Kerhaneleri kapamak için 1000 sebep…

Kerhaneleri kapamak için 1000 sebep…

Kara mizahı da geçen bu tartışmada (Dershaneler konusu) hangi tarafı tuttuğumu soruyor kimi sevgili okurlar…

Belli ettiğimi sanıyordum ama demek ki yanılmışım…

O halde söyleyeyim:

Ne Hükümet’in yanındayım, ne de Cemaat’in…

Ne Hükümet’in karşısındayım, ne de Cemaat’in…

Ama…

Liberal demokrasinin ve liberal kapitalist sistemin bırakın yanında olmayı, ta içindeyim…

Ve…

Liberal demokrasiyle liberal kapitalist sistemin gözlerimin önünde ırzına geçilmesini de kabul edemiyorum arkadaş…

İki taraf da tasallutçu…

İki taraf da Tecavüzcü Coşkun modunda…

Taraflar, maaş ödedikleri yazarlara, “bunu yazacaksın kardeşim!” demişler belli ki…

Onlar da patronlarının verdikleri emrin dışına çıkamıyorlar…

 

Yahu efendiler!..




Allah aşkınıza şu konuyu sistem açısından tartışalım gelin de…

“Bugün özel dershaneleri kapatan yarın nereyi kapatır?..” başlığı altında yayımlanan analizimin bir yerinde yazdım…

Tarafsız Bölge’de konuya ilişkin görüşlerini dinlediğim Turgut Kazan’a bayıldım…

Adam açıkça söylüyor:

“Ben Sosyalistim arkadaş” diyor ve ekliyor… “Özek dershanelere de ideolojik olarak karşıyım ama iki kızım da özel dershaneler sayesinde hedefledikleri üniversiteleri kazandılar… Demek ki halen bu dershanelere ihtiyaç var”…

İşte dürüstlük, ilkeli olmak, temiz ahlâk böyle bir şey…

İnanmadığınız sistemin bile varsa eğer yararları kabul edebilmek…

Ya da “ben de faydalandım” diye itiraf edebilmek…

 

Beni asıl kahreden ne biliyor musunuz?..

Beni asıl kahreden, bu konunun (Dershanelerin kapatılması) ilkesiz ve çapsız önermelerle tartışılması…

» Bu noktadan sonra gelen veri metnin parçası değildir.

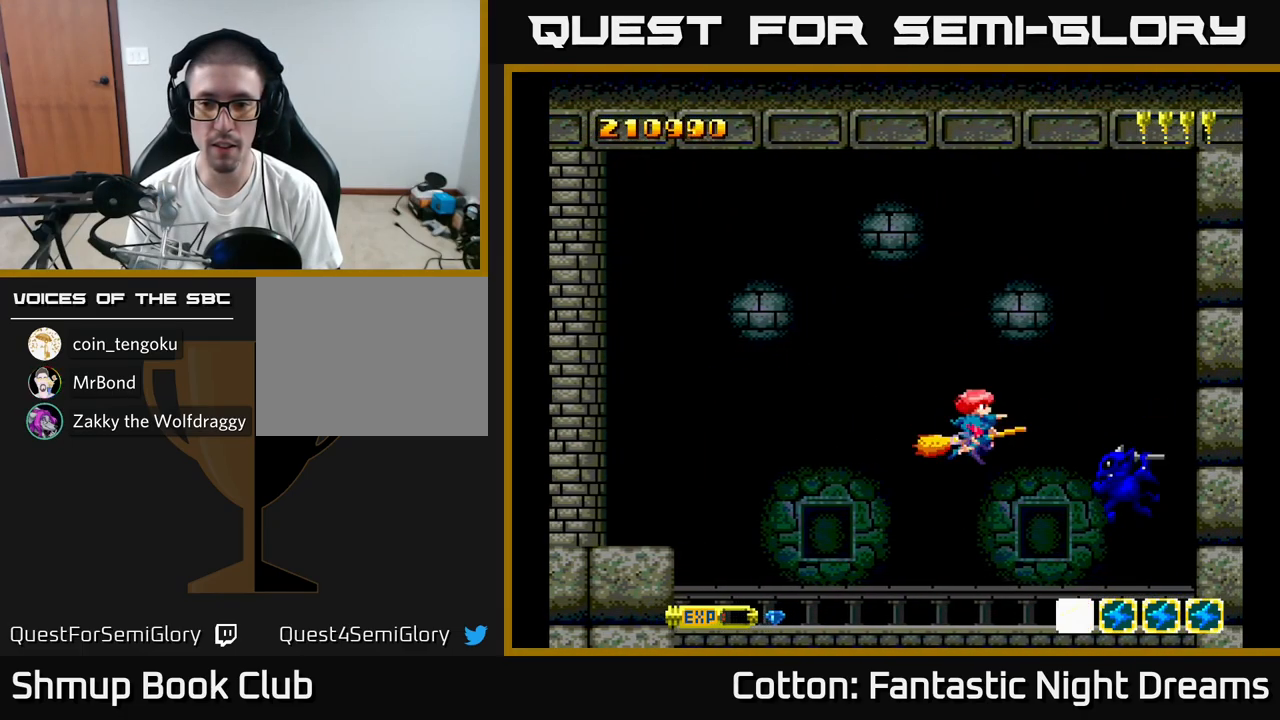
{"buttons": ["DPAD_UP"], "right_stick": "center", "events": [[200, "DPAD_DOWN", "up"], [200, "DPAD_LEFT", "down"], [367, "DPAD_UP", "down"], [434, "Y", "up"], [450, "DPAD_LEFT", "up"]]}
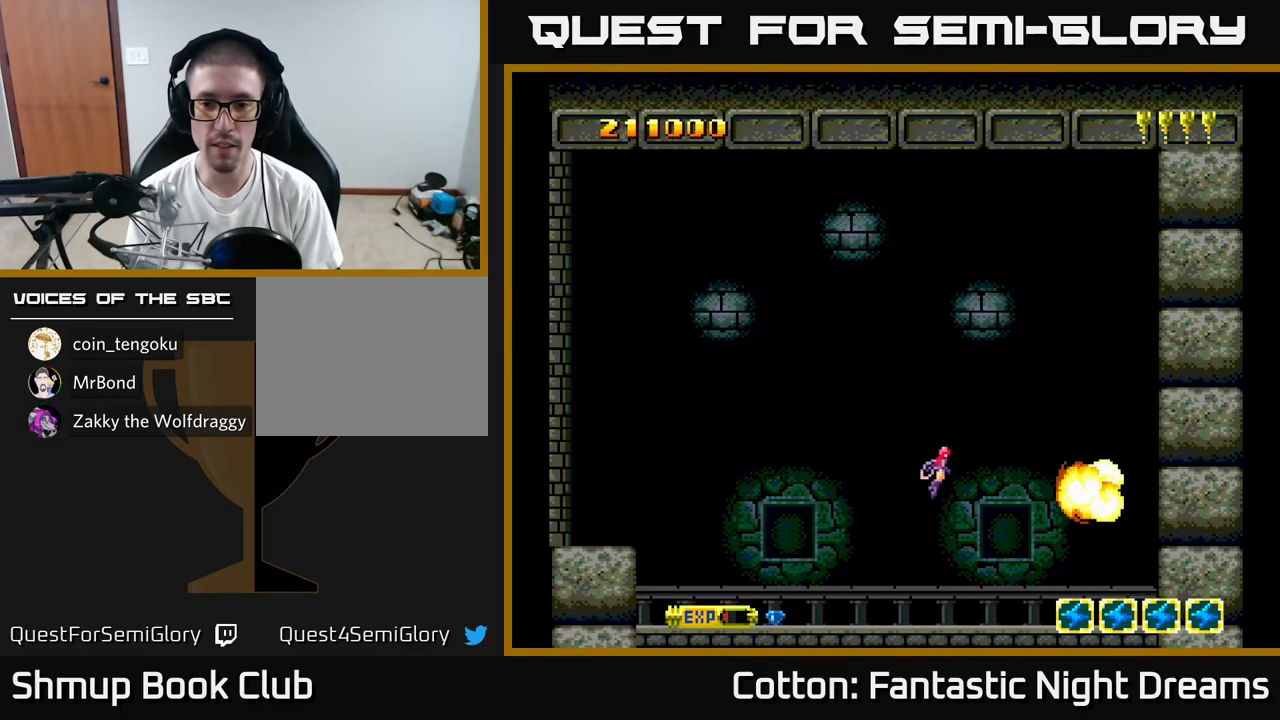
{"buttons": ["B", "Y", "DPAD_LEFT"], "right_stick": "center", "events": [[17, "DPAD_RIGHT", "down"], [100, "Y", "down"], [167, "DPAD_RIGHT", "up"], [200, "DPAD_UP", "up"], [300, "DPAD_DOWN", "down"], [384, "DPAD_LEFT", "down"], [400, "B", "down"], [417, "DPAD_DOWN", "up"]]}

Aynen Gezi Parkı Protestolarında da olduğu gibi…

O demokratik tepkiler de bütün ileri demokrasilerde takdirle karşılandığı halde bizde iktidara ilk geldikleri yıllarda işe “ileri demokrasi, AB tam üyeliği” hedefiyle başlayanların “baskıcı, despot, şiddet içeren” itirazlarıyla karşılanmadı mı?..

Kız – Erkek öğrenci ilişkilerine (İlkokul çocukları düzeyinde bile) cinsellik açısından bakılmadı mı?..

Küçücük kız çocuklara “fahişe”, erkek çocuklara “cinsi sapık” muamelesi yapılmadı mı?..

 

Son tartışmada değişen ne?..




Hiçbir şey…

Şimdi de “dershanelerin kapatılma kararı” aynı düzeysizlikle ve karşılıklı küfürler, hakaretler savrularak sürdürülüyor…

Ya da…

Vıcık vıcık yağcılıklar…

Bugün iktidar partisi milletvekillerinden biri yazdığı gazetede mealen şöyle diyorduGülen’e hitaben:

“Gözünün çapağını yiyim Hocam, biz aslında sizi çok severiz; gel vazgeç şu itirazdan da kapatalım gitsin şu dershaneleri… Aksi halde Hükümet de kaybedecek, Cemaat de”

Çok ilkesizlik gördüm…

Ama…

Şu son dershane konusundaki tartışmalardaki kadar çapsızına hiç şahit olmadım…

 

Ya karşıdakiler?..

İçlerinden edepsizin biri dershanelerin piyasa ekonomisinin gereği olarak kapatılamayacağını…

Kapatılacaksa eğer…

Bunu Arz/Talep isimli kanunun yapacağını söyleyeceğine…

Bu ülkede oy kullanan her iki kişiden birinin oyunu almış Başbakan’a “Satılmış Erdoğan” diyor, diyebilecek kadar kepazeleşiyordu…

Neden?..

Çünkü bulunduğu mahallede önüne kemik koyanlar öyle istiyor:

“Havla bakiymmmm!”…

 

Ey güzel insanlar!..

Biliyorum ki çoğunluğunuz bu iki tarafın fanatikleri gibi düşünmüyorsunuz…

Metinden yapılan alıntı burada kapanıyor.